A government with the right agenda and/or a favourable global economic backdrop could and should turn around a result like Runcorn in four years’ time. But given that neither of those things looks likely to turn up any time soon, Nigel Farage may well be right to see this as the next step in his long march to Downing Street.

Now try this

I saw Giant at the Harold Pinter Theatre last night. The play imagines an encounter between Roald Dahl and his publishers, who have made a joint trip to his home to try and persuade him to issue an apology for antisemitic remarks made in a review for Literary Review. It features a stellar cast, but the star in every sense is John Lithgow, who is absolutely mesmerising as Dahl.

Although the meeting between Dahl and his publishers is imagined (and the specific person representing his US publisher entirely invented), every word from both his review and his interview in the second act is verbatim. Michael Coren, who conducted the interview, reflected on that memorably for the New Statesman here, while Sarah Hemming’s review for the FT is here.

Top stories today

  • ‘A new dawn’ | Andrea Jenkyns of the Reform UK party hailed a “new dawn in British politics” after a landslide win in Greater Lincolnshire’s first ever mayoral election. “The rebuilding begins here,” the former Conservative MP said after clinching 42 per cent of the vote against the second-placed Tories’ 26.1 per cent.
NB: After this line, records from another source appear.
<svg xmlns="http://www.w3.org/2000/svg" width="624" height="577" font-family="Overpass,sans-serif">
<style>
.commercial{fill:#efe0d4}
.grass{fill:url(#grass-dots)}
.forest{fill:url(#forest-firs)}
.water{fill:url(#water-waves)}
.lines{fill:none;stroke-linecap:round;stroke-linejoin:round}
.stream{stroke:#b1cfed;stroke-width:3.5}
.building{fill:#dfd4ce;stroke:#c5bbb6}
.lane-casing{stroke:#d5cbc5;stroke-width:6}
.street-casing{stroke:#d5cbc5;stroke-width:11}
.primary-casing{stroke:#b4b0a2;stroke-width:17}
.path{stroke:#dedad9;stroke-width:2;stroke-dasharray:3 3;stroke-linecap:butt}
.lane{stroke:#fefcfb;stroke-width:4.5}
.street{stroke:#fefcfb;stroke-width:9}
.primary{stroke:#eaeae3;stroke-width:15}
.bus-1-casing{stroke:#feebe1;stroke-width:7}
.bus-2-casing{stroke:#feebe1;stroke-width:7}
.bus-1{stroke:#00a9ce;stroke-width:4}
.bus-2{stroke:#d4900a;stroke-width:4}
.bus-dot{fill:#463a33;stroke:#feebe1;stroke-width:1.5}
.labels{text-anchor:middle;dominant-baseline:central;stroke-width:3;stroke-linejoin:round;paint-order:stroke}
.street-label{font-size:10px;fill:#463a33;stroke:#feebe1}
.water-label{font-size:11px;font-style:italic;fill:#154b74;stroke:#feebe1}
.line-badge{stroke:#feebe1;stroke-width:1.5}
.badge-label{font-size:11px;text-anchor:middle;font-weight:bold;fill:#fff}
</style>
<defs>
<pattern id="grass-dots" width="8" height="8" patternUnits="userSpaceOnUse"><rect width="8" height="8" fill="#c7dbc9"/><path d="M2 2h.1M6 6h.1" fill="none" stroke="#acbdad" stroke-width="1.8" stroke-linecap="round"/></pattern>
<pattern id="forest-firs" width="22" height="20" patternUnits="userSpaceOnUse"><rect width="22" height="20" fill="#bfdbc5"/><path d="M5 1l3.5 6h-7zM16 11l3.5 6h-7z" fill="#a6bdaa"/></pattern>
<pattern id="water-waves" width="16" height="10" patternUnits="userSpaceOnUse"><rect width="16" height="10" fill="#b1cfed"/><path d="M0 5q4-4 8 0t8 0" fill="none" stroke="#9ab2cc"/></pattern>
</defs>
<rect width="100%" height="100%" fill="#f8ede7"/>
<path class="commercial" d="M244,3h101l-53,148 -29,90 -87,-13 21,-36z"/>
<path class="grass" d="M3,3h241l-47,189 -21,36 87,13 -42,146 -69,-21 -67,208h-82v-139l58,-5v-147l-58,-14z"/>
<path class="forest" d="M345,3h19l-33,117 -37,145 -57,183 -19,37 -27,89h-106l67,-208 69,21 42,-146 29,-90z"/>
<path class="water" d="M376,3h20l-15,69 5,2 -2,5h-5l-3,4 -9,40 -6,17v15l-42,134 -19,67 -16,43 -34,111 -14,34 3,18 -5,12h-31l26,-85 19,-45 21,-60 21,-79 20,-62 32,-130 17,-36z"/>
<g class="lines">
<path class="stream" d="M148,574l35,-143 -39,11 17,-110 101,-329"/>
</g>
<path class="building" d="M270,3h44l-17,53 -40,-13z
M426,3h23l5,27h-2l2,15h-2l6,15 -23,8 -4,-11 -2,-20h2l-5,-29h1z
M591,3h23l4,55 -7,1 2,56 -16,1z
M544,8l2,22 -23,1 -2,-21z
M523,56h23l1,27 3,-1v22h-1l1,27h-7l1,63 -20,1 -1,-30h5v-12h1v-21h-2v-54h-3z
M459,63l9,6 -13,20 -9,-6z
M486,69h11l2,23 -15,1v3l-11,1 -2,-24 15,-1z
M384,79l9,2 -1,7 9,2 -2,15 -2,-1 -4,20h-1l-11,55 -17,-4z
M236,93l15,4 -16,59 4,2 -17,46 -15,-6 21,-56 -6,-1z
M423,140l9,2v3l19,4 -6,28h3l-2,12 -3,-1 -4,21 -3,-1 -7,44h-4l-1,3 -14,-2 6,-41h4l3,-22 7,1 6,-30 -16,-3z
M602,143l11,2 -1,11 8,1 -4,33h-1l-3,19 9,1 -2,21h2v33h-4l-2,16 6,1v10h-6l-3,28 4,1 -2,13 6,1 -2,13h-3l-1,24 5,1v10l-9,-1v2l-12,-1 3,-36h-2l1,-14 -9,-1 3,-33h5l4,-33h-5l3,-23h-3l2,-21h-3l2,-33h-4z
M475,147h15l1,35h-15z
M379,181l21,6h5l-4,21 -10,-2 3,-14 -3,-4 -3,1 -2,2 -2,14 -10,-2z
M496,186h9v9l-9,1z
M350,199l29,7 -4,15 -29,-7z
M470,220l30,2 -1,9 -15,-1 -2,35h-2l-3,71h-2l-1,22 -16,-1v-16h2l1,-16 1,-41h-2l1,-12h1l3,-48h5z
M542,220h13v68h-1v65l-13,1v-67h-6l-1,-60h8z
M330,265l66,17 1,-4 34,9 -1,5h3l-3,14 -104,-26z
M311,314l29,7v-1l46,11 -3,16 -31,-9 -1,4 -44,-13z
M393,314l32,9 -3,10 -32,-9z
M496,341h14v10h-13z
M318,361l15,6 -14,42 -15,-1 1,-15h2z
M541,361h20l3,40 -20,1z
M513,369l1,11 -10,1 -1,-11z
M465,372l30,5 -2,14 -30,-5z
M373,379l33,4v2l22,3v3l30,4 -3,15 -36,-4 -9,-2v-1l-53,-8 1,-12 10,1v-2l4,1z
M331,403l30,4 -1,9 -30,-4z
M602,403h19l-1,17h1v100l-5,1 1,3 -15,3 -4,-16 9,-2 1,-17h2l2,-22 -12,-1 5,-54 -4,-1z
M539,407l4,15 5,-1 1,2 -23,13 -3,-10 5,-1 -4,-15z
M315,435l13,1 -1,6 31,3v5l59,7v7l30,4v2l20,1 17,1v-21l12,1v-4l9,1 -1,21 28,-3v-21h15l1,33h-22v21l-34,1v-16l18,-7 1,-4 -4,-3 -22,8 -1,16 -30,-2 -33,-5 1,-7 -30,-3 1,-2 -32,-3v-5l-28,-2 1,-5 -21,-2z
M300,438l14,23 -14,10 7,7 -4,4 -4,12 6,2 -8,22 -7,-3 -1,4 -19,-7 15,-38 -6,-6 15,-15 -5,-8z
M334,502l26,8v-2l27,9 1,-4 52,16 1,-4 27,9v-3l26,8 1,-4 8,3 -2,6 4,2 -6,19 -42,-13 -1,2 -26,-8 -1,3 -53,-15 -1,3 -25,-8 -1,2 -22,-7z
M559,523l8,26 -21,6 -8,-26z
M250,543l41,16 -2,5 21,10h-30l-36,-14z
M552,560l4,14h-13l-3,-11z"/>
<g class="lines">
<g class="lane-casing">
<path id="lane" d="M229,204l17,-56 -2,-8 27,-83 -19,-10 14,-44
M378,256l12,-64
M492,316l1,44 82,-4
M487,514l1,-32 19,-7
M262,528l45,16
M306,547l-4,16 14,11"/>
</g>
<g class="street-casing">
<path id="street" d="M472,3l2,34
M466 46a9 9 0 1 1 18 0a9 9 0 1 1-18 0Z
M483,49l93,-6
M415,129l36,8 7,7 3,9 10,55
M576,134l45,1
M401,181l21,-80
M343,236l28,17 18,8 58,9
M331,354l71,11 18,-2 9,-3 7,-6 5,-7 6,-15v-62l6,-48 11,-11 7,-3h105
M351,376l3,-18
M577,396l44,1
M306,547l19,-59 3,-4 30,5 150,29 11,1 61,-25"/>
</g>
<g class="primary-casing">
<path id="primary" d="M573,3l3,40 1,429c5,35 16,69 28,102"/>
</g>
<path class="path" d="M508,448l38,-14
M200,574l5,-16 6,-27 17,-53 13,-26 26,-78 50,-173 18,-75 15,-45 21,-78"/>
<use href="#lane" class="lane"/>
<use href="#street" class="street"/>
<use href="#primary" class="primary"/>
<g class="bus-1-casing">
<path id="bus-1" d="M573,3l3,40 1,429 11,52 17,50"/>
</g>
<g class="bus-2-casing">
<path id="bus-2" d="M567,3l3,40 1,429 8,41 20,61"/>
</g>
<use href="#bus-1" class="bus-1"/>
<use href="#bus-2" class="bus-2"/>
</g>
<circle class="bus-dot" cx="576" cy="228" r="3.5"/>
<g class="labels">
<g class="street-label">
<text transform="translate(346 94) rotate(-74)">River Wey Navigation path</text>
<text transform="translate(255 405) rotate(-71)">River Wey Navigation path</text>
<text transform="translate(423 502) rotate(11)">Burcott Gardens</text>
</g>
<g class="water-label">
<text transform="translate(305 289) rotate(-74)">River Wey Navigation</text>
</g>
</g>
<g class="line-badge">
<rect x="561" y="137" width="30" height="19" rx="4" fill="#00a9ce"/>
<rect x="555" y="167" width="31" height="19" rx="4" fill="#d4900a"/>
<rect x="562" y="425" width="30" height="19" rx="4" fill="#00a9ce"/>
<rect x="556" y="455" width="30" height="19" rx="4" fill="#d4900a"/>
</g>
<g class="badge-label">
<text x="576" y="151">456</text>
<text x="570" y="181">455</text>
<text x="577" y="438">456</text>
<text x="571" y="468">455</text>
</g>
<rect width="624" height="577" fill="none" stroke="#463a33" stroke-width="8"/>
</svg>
  • The party starts | Morgan McSweeney, Starmer’s chief of staff, will pore over the results today and is likely to conclude that he is right to pursue a “Blue Labour” strategy to address the populist threat — a policy which is already starting to be deployed. More from our political editor George Parker on Reform’s councillor gains here.
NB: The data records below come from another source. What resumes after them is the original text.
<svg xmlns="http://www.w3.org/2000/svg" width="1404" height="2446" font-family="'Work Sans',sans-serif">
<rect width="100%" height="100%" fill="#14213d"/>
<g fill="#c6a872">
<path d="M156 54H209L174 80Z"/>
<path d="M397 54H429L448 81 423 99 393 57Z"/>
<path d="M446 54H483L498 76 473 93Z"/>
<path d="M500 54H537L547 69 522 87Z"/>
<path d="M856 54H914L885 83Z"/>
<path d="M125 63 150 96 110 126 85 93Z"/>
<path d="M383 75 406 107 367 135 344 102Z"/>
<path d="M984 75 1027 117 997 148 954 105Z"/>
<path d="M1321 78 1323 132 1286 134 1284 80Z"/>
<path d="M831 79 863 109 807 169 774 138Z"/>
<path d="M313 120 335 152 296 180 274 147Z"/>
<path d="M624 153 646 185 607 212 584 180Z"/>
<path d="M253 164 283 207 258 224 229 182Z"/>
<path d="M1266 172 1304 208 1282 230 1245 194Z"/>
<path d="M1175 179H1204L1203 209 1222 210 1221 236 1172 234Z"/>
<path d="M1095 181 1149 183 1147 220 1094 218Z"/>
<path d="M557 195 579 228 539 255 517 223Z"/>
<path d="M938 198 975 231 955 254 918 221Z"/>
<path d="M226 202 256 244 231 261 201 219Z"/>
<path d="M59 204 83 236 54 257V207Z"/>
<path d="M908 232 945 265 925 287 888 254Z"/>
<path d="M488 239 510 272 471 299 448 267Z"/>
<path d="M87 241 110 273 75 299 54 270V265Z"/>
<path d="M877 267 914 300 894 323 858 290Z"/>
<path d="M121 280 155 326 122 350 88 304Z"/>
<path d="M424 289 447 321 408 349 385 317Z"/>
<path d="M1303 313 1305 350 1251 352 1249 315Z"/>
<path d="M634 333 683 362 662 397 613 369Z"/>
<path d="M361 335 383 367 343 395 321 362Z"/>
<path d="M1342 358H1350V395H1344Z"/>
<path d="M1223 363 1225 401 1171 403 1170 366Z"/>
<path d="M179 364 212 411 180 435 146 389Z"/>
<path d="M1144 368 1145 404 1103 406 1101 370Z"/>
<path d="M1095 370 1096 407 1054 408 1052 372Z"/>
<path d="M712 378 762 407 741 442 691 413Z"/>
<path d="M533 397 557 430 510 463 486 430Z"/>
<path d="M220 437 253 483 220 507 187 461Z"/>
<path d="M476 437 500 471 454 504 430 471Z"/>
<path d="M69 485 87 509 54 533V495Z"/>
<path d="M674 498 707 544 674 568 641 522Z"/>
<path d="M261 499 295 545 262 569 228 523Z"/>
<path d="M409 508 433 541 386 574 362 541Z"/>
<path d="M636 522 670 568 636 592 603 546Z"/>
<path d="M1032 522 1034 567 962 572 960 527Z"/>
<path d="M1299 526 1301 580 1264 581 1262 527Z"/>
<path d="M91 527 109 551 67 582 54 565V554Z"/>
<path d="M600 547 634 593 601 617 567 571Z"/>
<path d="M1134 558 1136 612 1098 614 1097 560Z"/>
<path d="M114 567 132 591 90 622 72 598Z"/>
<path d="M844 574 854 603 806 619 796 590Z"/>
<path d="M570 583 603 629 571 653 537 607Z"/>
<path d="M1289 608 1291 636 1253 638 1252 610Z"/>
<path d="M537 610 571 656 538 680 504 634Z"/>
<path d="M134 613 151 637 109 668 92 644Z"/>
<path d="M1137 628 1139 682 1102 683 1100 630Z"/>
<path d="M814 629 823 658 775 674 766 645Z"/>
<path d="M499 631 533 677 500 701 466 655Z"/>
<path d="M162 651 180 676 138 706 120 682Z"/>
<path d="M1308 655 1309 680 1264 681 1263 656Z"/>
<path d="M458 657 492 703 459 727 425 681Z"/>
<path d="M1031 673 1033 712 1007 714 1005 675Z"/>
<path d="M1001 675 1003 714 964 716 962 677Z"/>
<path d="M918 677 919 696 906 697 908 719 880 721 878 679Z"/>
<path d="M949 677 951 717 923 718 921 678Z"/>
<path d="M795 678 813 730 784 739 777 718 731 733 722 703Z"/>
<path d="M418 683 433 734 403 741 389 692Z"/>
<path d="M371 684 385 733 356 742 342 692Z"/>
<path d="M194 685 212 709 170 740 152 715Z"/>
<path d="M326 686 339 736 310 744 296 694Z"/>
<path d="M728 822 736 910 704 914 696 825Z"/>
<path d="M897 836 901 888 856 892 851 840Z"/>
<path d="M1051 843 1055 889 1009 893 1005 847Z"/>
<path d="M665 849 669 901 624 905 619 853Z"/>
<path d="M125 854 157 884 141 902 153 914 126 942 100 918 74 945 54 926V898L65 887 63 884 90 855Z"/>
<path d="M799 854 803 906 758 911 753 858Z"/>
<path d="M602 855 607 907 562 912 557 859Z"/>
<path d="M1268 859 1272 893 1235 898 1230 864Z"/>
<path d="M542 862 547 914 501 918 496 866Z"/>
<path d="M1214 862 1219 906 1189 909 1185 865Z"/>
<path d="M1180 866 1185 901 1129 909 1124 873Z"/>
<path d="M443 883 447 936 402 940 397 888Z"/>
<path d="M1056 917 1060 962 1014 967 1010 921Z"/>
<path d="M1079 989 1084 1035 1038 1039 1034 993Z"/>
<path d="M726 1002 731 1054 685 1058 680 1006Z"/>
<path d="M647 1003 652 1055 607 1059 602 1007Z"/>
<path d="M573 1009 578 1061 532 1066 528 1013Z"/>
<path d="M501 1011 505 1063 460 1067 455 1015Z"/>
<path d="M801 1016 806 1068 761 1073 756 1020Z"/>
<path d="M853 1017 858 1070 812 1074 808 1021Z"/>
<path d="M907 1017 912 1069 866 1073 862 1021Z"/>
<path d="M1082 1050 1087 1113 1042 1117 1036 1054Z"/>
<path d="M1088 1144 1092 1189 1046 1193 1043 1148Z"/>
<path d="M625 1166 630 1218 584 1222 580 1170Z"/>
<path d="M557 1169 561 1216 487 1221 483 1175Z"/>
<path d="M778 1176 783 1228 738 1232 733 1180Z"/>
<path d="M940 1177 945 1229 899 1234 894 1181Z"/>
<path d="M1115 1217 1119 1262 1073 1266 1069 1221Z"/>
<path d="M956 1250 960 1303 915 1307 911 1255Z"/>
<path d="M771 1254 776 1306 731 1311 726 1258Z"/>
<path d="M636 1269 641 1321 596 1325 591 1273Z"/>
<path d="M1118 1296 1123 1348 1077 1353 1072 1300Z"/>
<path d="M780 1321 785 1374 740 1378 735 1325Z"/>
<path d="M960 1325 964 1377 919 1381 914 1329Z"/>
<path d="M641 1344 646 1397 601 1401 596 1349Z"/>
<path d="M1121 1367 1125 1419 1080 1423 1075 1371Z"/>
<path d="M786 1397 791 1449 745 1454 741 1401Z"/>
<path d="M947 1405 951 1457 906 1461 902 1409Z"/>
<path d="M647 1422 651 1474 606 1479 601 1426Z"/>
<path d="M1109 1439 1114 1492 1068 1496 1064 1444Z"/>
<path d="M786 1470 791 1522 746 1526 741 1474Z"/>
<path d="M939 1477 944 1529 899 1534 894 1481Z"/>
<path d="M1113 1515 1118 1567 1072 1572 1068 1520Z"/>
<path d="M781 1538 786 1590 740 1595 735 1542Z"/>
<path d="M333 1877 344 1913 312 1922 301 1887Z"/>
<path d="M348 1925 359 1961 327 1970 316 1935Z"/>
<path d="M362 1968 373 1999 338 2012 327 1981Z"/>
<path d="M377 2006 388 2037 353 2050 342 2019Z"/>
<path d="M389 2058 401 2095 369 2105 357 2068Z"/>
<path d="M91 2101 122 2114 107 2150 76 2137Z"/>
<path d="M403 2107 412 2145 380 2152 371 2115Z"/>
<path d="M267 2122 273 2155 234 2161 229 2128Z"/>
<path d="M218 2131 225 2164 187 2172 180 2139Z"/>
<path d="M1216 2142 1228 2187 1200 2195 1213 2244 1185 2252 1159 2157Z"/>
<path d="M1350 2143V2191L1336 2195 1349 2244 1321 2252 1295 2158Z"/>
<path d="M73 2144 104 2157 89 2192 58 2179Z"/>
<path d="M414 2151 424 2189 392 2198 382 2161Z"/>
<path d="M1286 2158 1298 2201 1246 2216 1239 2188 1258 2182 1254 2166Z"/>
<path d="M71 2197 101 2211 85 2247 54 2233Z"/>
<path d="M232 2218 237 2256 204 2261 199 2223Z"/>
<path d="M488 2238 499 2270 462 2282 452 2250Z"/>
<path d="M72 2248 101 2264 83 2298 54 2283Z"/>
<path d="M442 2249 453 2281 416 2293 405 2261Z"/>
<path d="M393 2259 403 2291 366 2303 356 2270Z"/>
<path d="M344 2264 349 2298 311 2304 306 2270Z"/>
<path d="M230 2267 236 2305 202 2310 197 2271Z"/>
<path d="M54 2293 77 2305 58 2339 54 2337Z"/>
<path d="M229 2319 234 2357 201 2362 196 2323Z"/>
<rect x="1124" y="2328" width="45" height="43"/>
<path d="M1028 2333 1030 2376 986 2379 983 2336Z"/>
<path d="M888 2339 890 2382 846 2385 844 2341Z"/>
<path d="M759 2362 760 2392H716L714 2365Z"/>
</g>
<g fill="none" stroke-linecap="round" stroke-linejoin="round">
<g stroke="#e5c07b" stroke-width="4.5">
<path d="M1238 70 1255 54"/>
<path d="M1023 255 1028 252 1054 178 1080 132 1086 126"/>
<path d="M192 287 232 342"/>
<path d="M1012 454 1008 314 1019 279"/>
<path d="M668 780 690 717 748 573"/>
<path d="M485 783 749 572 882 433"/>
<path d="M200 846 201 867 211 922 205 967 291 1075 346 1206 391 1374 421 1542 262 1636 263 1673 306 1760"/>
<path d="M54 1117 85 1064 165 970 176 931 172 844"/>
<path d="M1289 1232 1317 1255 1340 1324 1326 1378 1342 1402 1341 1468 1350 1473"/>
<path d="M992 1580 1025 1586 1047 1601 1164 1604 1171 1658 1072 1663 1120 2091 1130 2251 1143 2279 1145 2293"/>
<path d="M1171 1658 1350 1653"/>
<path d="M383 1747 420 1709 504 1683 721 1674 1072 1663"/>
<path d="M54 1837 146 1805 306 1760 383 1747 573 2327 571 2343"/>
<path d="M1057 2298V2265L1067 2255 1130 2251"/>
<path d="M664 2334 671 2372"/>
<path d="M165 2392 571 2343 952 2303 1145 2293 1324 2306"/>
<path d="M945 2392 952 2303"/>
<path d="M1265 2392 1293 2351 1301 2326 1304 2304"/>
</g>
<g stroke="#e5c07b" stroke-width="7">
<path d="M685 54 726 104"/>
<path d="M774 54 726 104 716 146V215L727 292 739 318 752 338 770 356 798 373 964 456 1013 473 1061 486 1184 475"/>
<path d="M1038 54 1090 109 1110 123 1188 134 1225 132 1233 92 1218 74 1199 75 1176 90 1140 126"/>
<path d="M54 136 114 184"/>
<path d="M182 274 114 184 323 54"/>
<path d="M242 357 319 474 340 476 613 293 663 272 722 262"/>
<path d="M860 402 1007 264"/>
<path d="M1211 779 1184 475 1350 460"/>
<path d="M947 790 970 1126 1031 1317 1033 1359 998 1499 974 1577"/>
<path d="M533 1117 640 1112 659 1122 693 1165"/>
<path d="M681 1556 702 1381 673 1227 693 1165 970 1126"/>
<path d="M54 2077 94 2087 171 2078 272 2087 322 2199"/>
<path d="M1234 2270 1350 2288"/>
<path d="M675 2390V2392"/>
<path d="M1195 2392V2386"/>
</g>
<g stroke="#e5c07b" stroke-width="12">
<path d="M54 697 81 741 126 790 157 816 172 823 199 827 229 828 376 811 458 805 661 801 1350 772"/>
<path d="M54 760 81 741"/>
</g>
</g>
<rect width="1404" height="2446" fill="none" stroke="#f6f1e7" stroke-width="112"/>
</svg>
  • Shocking inequalities in health protection | The chances of being admitted to hospital with infectious diseases are dramatically higher in people of certain ethnicities, from particular geographic areas and those living in deprivation, according to the first study of its kind by the UK Health Security Agency.

  • Our Brexit chronicler bows out | Yesterday Peter Foster wrote his last edition of the State of Britain newsletter, formerly titled Britain after Brexit and the Brexit Briefing. Premium subscribers can read his reflection on the UK’s standing in Europe and beyond before Peter heads off to cover world trade in the wake of Donald Trump’s rewiring. But the newsletter (sign up here) will continue under reporters across a range of briefs.

  • Feeling the heat | Two UK university student unions have suspended their Ukrainian societies as they probe if they breached charity rules to buy drones that were later sent to support troops fighting Russian soldiers.